Film
9/11: Tony's Story, p.2


By ignoring the wider context of the event, and attempting to personalize it in the way they did, CBS committed an egregious act of irresponsibility. Either they should have shown the raw footage and let it speak for itself, or they should have shown some different contexts. Instead, CBS doused the raw footage in music, voice-overs, and protection values that put the story in comforting contexts that allow the middle classes to wallow in their illusions. What viewers of 9/11 got was neither the raw, unmediated experience of the WTC tragedy nor a sense of how that tragedy is part of a larger global picture.

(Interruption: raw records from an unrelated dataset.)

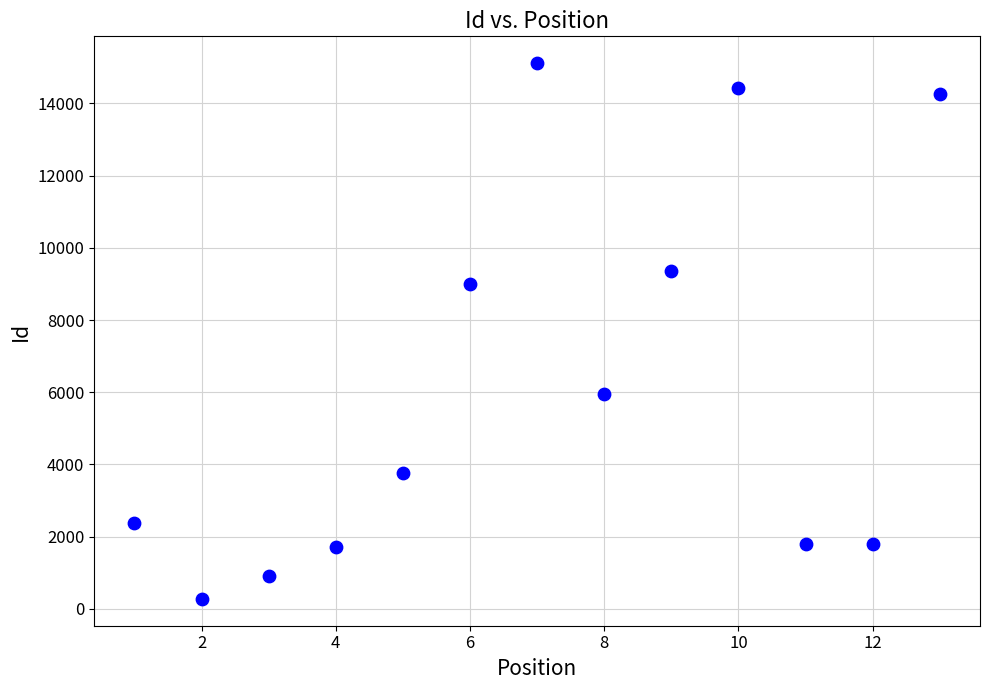

What Y value in the scatter plot is closest to 7695?

8992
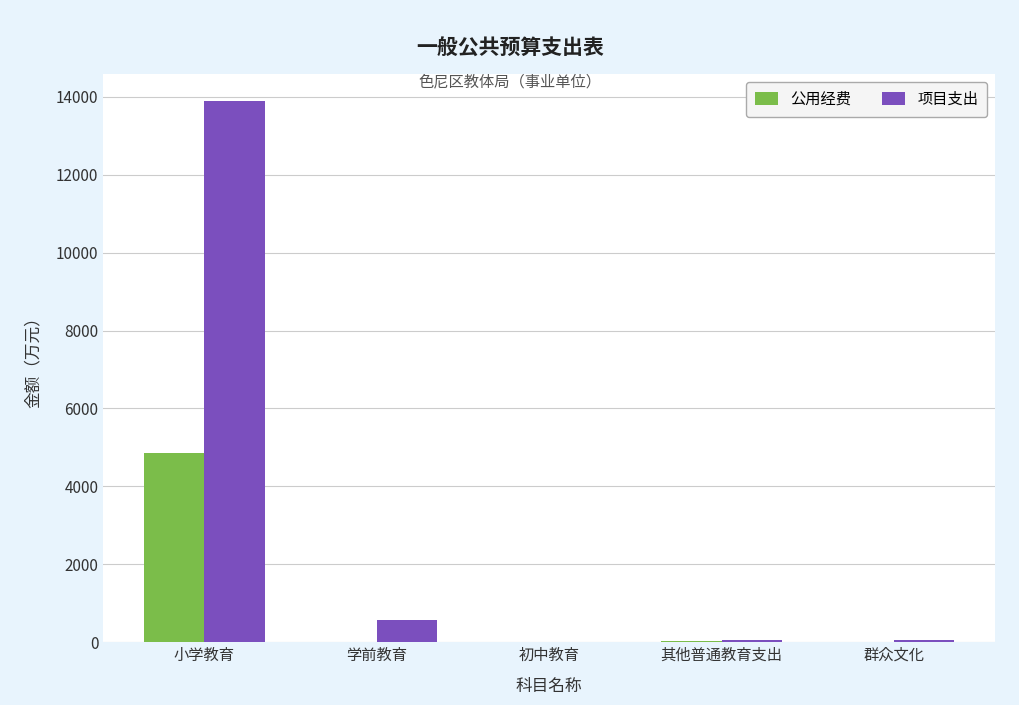

Between 小学教育 and 初中教育, which series saw the biggest shift?

项目支出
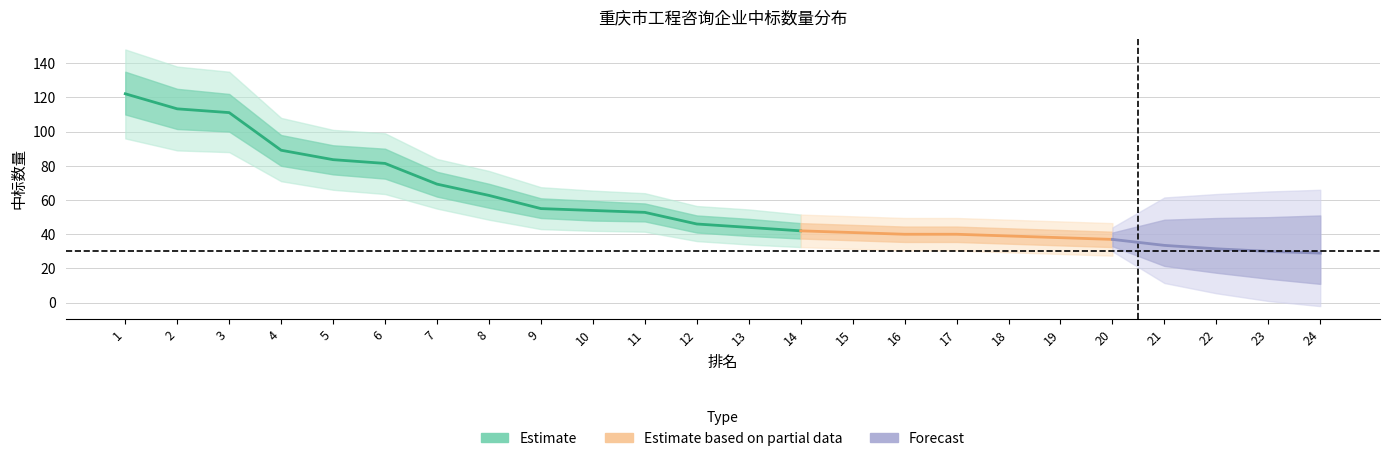

True or false: 中标数量_lower and 中标数量 intersect in this chart.

False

In case the general motivations of the musical score weren't enough, one of the firemen and the two French brothers provided voiceovers for the film. They were perhaps designed to help us understand about brotherhood. Or maybe what was happening. The risible use of cliched lines like "It was the night of September 10th" "I knew this would be the worst day of my life as a firefighter" "It's the 11th every day for me" "Would Tony be ready" "If it was still standing, it would be their best way out." didn't even seem to acknowledge their pitiful inadequacy. As if we didn't understand the day. As if the explanations had any force of meaning in the face of the event.

A huge number of television programs and films have prepared us for the possibility of parallel timelines. If CBS had been honest they'd have just broadcast the footage of the two cameras side by side for the two hours. Every non-diegetic sound that they added compromised the integrity of their transmission.

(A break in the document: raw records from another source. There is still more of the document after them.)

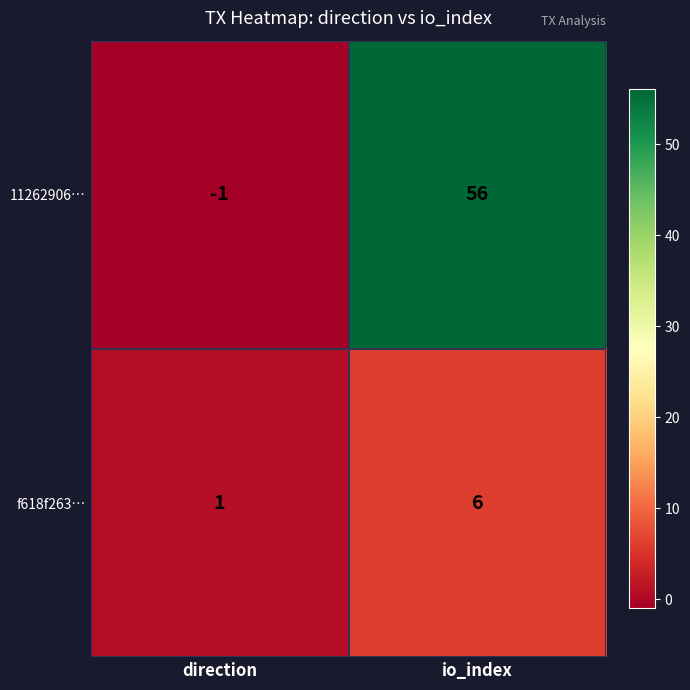

Which category has the lowest value across all series?

direction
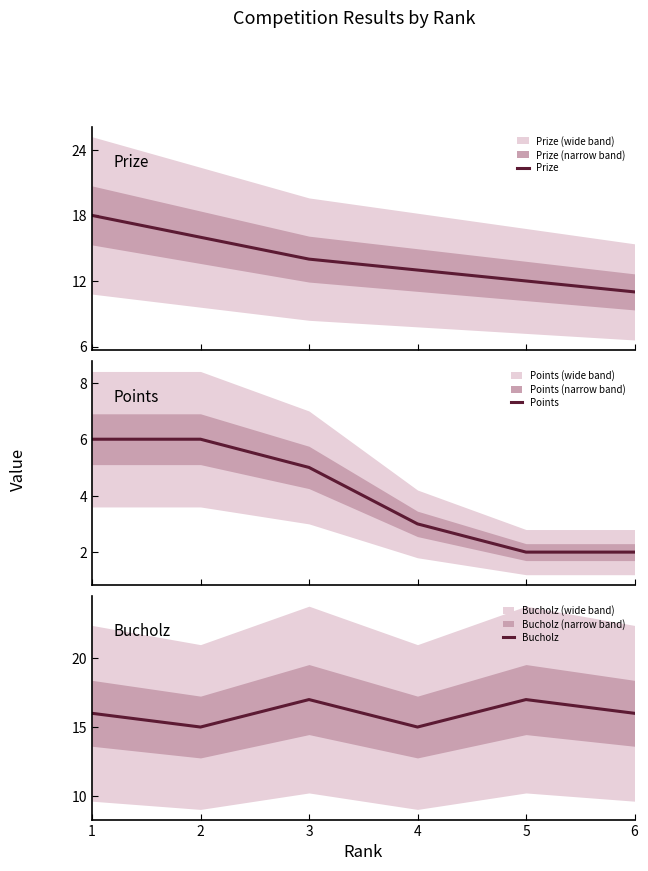

How many Prize values are between 12 and 16?

4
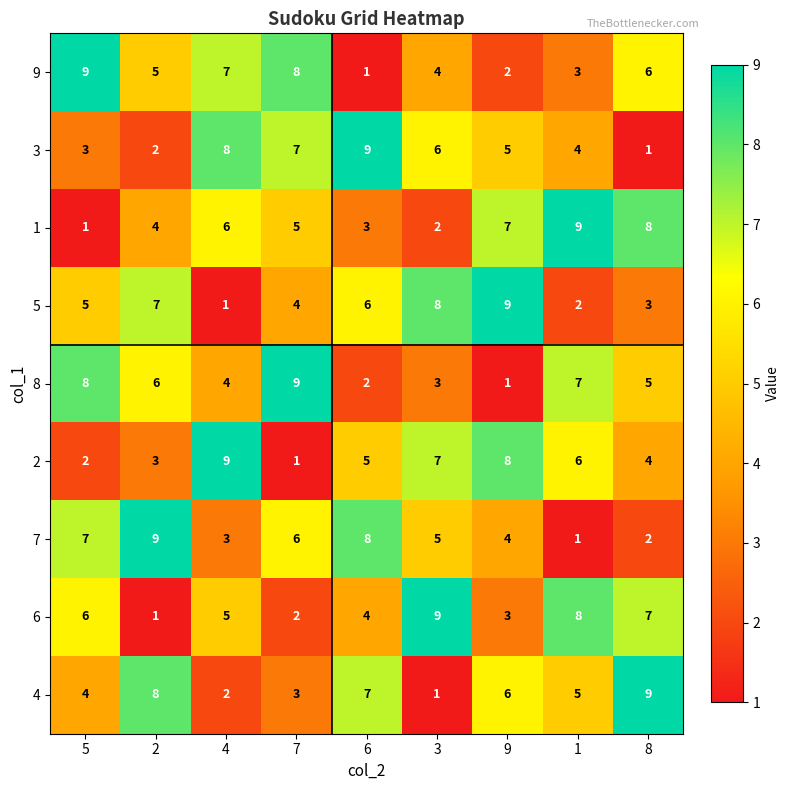

What is the spread (max minus min) of values at 3?

8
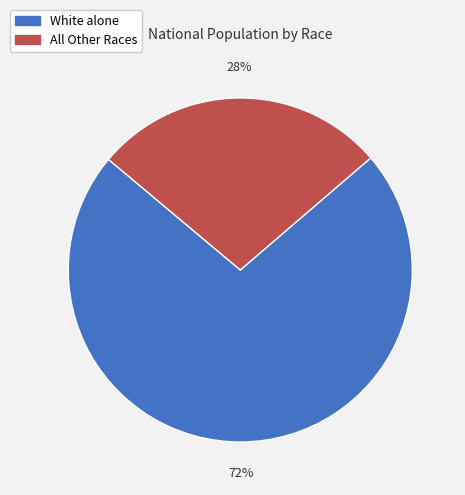

Is there any slice that represents more than half of the pie?

Yes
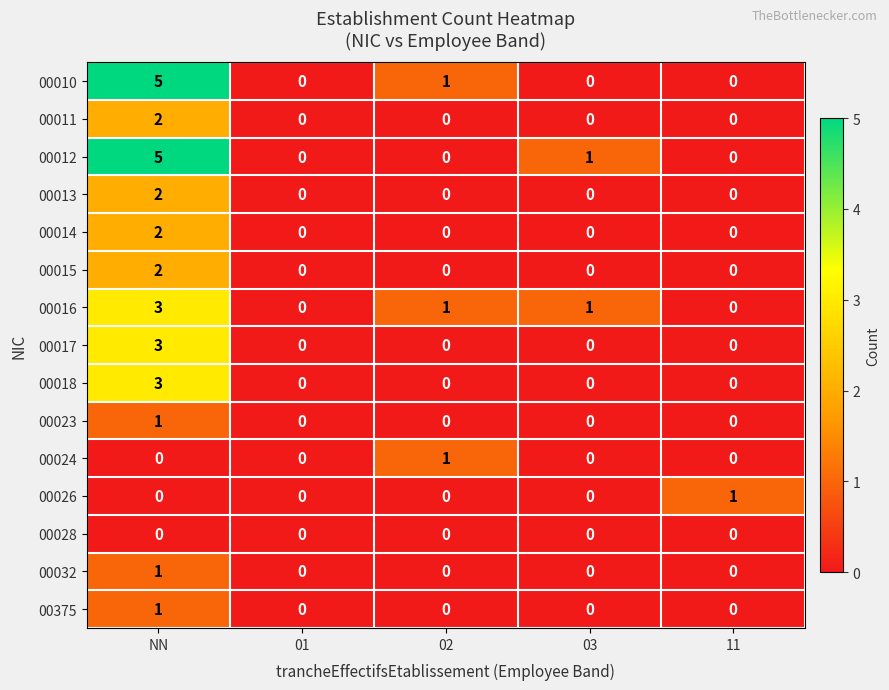

Which category has the highest value in the 00017 series?

NN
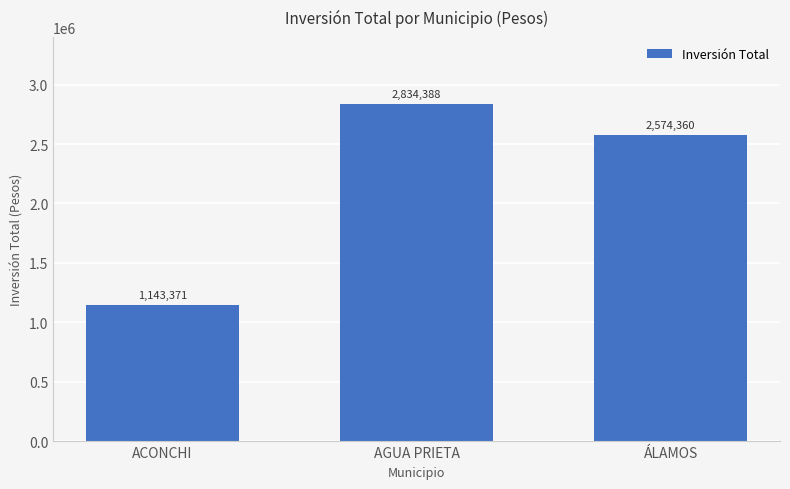

What is the minimum value shown in the chart?

1143371.0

We are so inured against noticing music in film that even non-diegetic music acts almost subliminally. The sparing use of plaintive piano and violin music, the bagpipes echoing the funerals and the cantorial-sounding songs that preceded the climactic Danny Boy they were all not-so-subtle attempts to make, coerce, the viewer into a point of view. If the cost of accessibility is being told what to feel, it is a price not worth paying.

Until viewers understand how they are being manipulated, until US citizens understand the ideology that permeates every second of national television, they will not be able to understand how other countries might think in a way other than them. Until the functionaries of government understand how effective their own propaganda is they will never understand how effective the propaganda of other countries can be-the crude, hateful, almost laughable lies of the Saudi and Egyptian governments, to name two of the most obvious examples.

Tony didn't become a man. He lived through a traumatic time. His actions at the time were childish and remained so. In the aftermath of 9/11, Tony's story reports that both he and a colleague had learnt to want to kill. His colleague said that he now believed something that he had long tried to repress; he now believed in 'evil.' The mistaken simplicity of these observations (They are evil. We must kill.) are dangerous and a direct consequence of the type of competent but misguided broadcasting that tells us what to think and tells us that everything's OK and human. It's not.